Le mot woke est apparu la première fois aux États-Unis dans la communauté afro-américaine au cours des années 1960. Cet appel à l’éveil visait à contrer le racisme qui régnait partout et appelait ses victimes à la vigilance. Il est repris avec force en 2014 à la faveur du mouvement Black Lives Matter, créé dans le sillage de la mort de George Floyd. Depuis, ce mouvement, antiraciste à l’origine, s’est répandu à la vitesse grand V partout en Occident.
De mouvement de protestation qu’il était au début, le wokisme s’est vite transformé en idéologie englobant dans sa lutte, outre les enjeux liés au racisme, ceux qui se rapportent à l’identité de genre, à l’orientation sexuelle ou encore à la colonisation. Mais en même temps qu’il élargissait son champ d’intervention, le mouvement s’est radicalisé, jusqu’à l’absurde parfois, nous dit Jean-François Braunstein.
Ainsi, d’après la doxa woke, tous les Blancs sont intrinsèquement racistes et tous les Noirs sont des victimes. Mieux, « l’histoire occidentale [ayant] toujours été raciste […] cela invalide l’ensemble de ses productions culturelles, scientifiques, artistiques et techniques ». Paradoxalement, en déterminant la race comme premier marqueur identitaire, les partisans du mouvement Woke confirment la prééminence de ce qu’ils prétendent combattre, le racisme.
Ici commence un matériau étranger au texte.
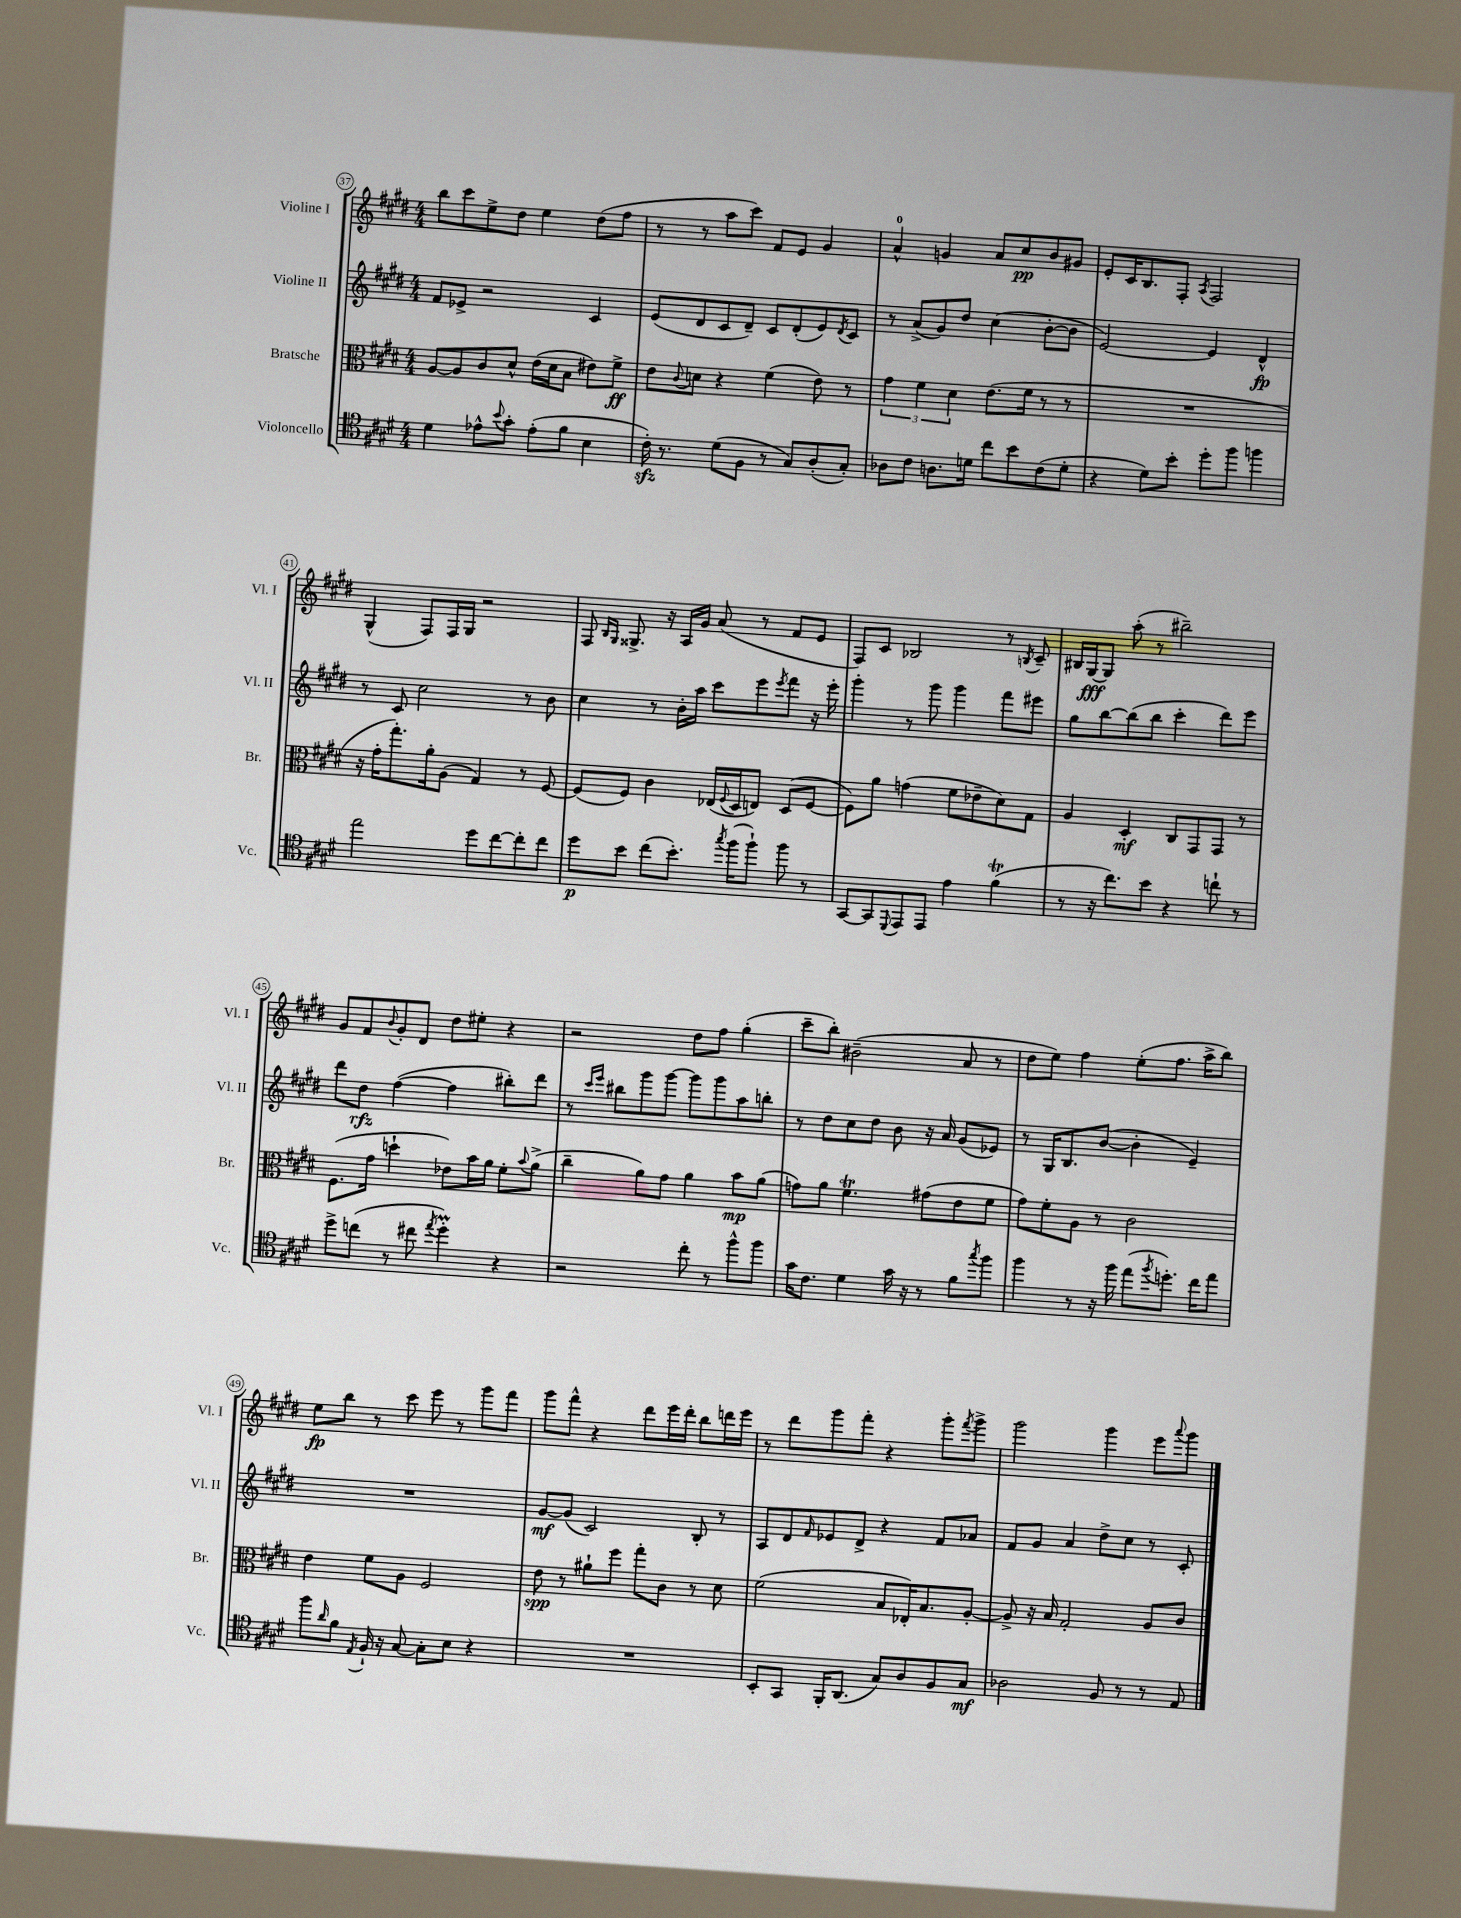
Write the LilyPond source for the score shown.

<<
\new StaffGroup <<
\new Staff = "s0" \with { instrumentName = "Violine I" shortInstrumentName = "Vl. I" } {
    \clef treble \key e \major \numericTimeSignature \time 4/4
    b''8 cis'''8 e''8-> dis''8 e''4 dis''8( fis''8 |
    r8 r8 a''8 cis'''8) fis'8 e'8 gis'4 |
    a'4-0-^ g'4 a'8 cis''8\pp b'8 gis'8 |
    e'8-. cis'16 b8. fis8-. \acciaccatura { a8 } fis2 |
    gis4-^( fis8) fis16 gis16 r2 |
    fis8 \grace { b16 gis16 } gisis8.-> r16 a16 gis'16 a'8( r8 fis'8 e'8 |
    fis8) cis'8 bes2 r8 \acciaccatura { b8 } cis'8-- |
    bis16 gis16~\fff gis8 a''8-.( r8 bis''2--) |
    gis'8 fis'8 \appoggiatura { b'8 } gis'8-. dis'8 dis''8 eis''8-. r4 |
    r2 dis''8 fis''8 gis''4-.( |
    cis'''8-- b''8-.) bis'2--( a'8 r8 |
    dis''8 e''8) fis''4 e''8-.( fis''8. a''16-> b''8) |
    e''8\fp b''8 r8 cis'''8 e'''8 r8 gis'''8 fis'''8 |
    gis'''8 fis'''8-^ r4 dis'''8 e'''16 dis'''16-. b''8 d'''16 e'''16 |
    r8 dis'''8 gis'''8 fis'''8-. r4 gis'''8-. \acciaccatura { fis'''8 } gis'''8-> |
    gis'''2 gis'''4 e'''8 \appoggiatura { a'''8 } gis'''8 \bar "|." |
}
\new Staff = "s1" \with { instrumentName = "Violine II" shortInstrumentName = "Vl. II" } {
    \clef treble \key e \major \numericTimeSignature \time 4/4
    fis'8 ees'8-> r2 cis'4 |
    e'8( dis'8 cis'8 dis'8--) cis'8 dis'8-.( e'8) \acciaccatura { dis'8 } cis'8 |
    r8 a'8->( gis'8) dis''8 cis''4( b'8~-. b'8 |
    e'2~) e'4 dis'4-^\fp |
    r8 cis'8 cis''2 r8 b'8 |
    cis''4 r8 b'16-. a''16 cis'''8 e'''8 \acciaccatura { e'''8 } fis'''8 r16 e'''16-. |
    gis'''4-. r8 gis'''8 gis'''4 fis'''8 eis'''8 |
    gis''8 b''8~ b''8( b''8 cis'''4-. dis'''8) e'''8 |
    dis'''8 dis''8\rfz fis''4~( fis''4 bis''8-.) dis'''8 |
    r8 \grace { cis'''16 e'''16 } bis''8 gis'''8 gis'''8~ gis'''8 gis'''8 a''8 b''8-. |
    r8 dis''8 cis''8 dis''8 b'8 r16 a'16 gis'8( ees'8) |
    r8 gis16 b8. b'8~( b'4-. e'4--) |
    R1 |
    gis'8~\mf gis'8( cis'2) b8-. r8 |
    a8 dis'8 \grace { fis'16 } ees'8 dis'8-> r4 fis'8 aes'8 |
    fis'8 gis'8 a'4 dis''8-> cis''8 r8 cis'8-. \bar "|." |
}
\new Staff = "s2" \with { instrumentName = "Bratsche" shortInstrumentName = "Br." } {
    \clef alto \key e \major \numericTimeSignature \time 4/4
    a8~ a8 cis'8 dis'8-^ e'16( dis'16 b8 eis'8) fis'8->\ff |
    e'8 \appoggiatura { cis'8 } d'8 r4 fis'4( e'8) r8 |
    \tuplet 3/2 { gis'4 fis'4 dis'4 } e'8.( fis'16 r8 r8 |
    R1 |
    r16 gis'16-. gis''8.-.) a'16-. a8( gis4) r8 fis8~ |
    fis8( fis8) cis'4 ees16( \appoggiatura { fis8 } dis16 e8) dis8( fis8~ |
    fis8) a'8 g'4( fis'8 ees'8-- dis'8) gis8 |
    a4 dis4-.\mf cis8 gis,8 gis,8 r8 |
    fis8.( gis'16 d''4-! ees'8) b'16 a'16 fis'8-. \appoggiatura { b'8 } a'8->( |
    cis''4-- a'8) gis'8 a'4 b'8\mp a'8( |
    g'8) a'8 fis'4.\trill gis'8( e'8 fis'8 |
    gis'8) fis'8-. a8 r8 cis'2 |
    e'4 fis'8 a8 fis2 |
    e'8\spp r8 ais'8-! fis''8 gis''8-. cis'8 r8 dis'8 |
    fis'2( b8 ees16-.) b8. a8~-. |
    a8-> r16 b16 gis2-. a8 cis'8 \bar "|." |
}
\new Staff = "s3" \with { instrumentName = "Violoncello" shortInstrumentName = "Vc." } {
    \clef tenor \key e \major \numericTimeSignature \time 4/4
    dis'4 ees'8-^ \appoggiatura { b'8 } gis'8-. ees'8-.( fis'8 b4 |
    cis'16-.\sfz) r8. dis'8( fis8 r8 gis8) a8-.( gis8-.) |
    aes8 cis'8 a8. d'16 cis''8 b'8 cis'8( d'8-. |
    r4 dis'8) b'8-. dis''8-. fis''8 f''4 |
    e''2 dis''8 cis''8~ cis''8-. cis''8 |
    dis''8\p b'8 cis''8( b'8.-.) \acciaccatura { gis''8 } fis''16( fis''8-!) fis''8 r8 |
    gis,8~ gis,8 \appoggiatura { dis,8 } e,8 e,8 e'4 fis'4\trill( |
    r8 r16 cis''8.) b'8 r4 c''8-! r8 |
    dis''8-> c''8( r8 cis''8 \acciaccatura { e''8 } dis''4-.\prall) r4 |
    r2 cis''8-. r8 fis''8-^ fis''8 |
    gis'16 cis'8. dis'4 gis'16 r16 r8 fis'8 \acciaccatura { gis''8 } fis''8 |
    fis''4 r8 r16 fis''16 e''8( \acciaccatura { fis''8 } d''8.-.) cis''16 e''8 |
    fis''8 \grace { a'16 } fis'8 \acciaccatura { e8 } fis16-! r16 gis8~ gis8-. b8 r4 |
    R1 |
    b,8-. gis,8 fis,16-. a,8.( gis8) a8 fis8 gis8\mf |
    aes2 fis8 r8 r8 e8 \bar "|." |
}
>>
>>
\layout { \context { \Score currentBarNumber = #37 \override BarNumber.stencil = #(make-stencil-circler 0.1 0.3 ly:text-interface::print) } }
Dans ce courant de pensée, on n’en est toutefois pas à une aberration près, nous dit l’auteur. Il rappelle que, selon cette idéologie, ce n’est plus la biologie qui détermine l’appartenance à un sexe mais le ressenti des individus. Ainsi, si quelqu’un se réclame d’un autre sexe que celui qui lui a été attribué à sa naissance, on nous somme d’accepter le fait sans autre débat et d’adapter la société aux désidératas de cette personne, sous peine de lynchage dans les médias sociaux.
En effet, le discours issu du mouvement Woke condamne sans appel tous ceux qui ne partagent pas sa vision des choses. Pour contrer tous les arguments que l’on pourrait leur opposer, les thuriféraires du nouvel évangile affirment d’ailleurs, sans nuance, que « la vérité n’existe pas en tant que telle : elle est toujours ‘située’ à l’intérieur d’un certain état social […]. Pour [eux] nous n’existons que comme membres d’une communauté, qu’elle soit victimaire ou coupable ».
« Le caractère très intolérant de la religion woke et son refus de s’adresser à ceux qui ne partagent pas son point de vue, son absence de transcendance, font qu’elle ressemble […] à une secte à dimension politique et sociale […]. Il est impossible de convaincre un membre d’un tel groupe sectaire. » D’ailleurs, ajoute Braunstein, « [ses adeptes] n’acceptent même pas de débattre et répondent à toute critique par ‘l’annulation’ de leurs interlocuteurs ». C’est ce que les médias américains ont baptisé la cancel culture.
Pour expliquer son succès jusque dans les cénacles universitaires, l’auteur, lui-même professeur de philosophie contemporaine à la Sorbonne, avance comme hypothèse que « la religion woke » est le nouvel ancrage des valeurs spirituelles autrefois afférentes aux croyances religieuses traditionnelles. Le wokismeserait donc une réappropriation des vertus perdues avec le déclin des religions. Mais, en élevant ses a priori au rang de dogmes irréfutables, il est devenu un nouveau fondamentalisme qu’il faut combattre comme tel, nous enjoint Jean-François Braunstein. Et au vu de l’ardeur de ses défenseurs, cette bataille n’est pas gagnée d’avance.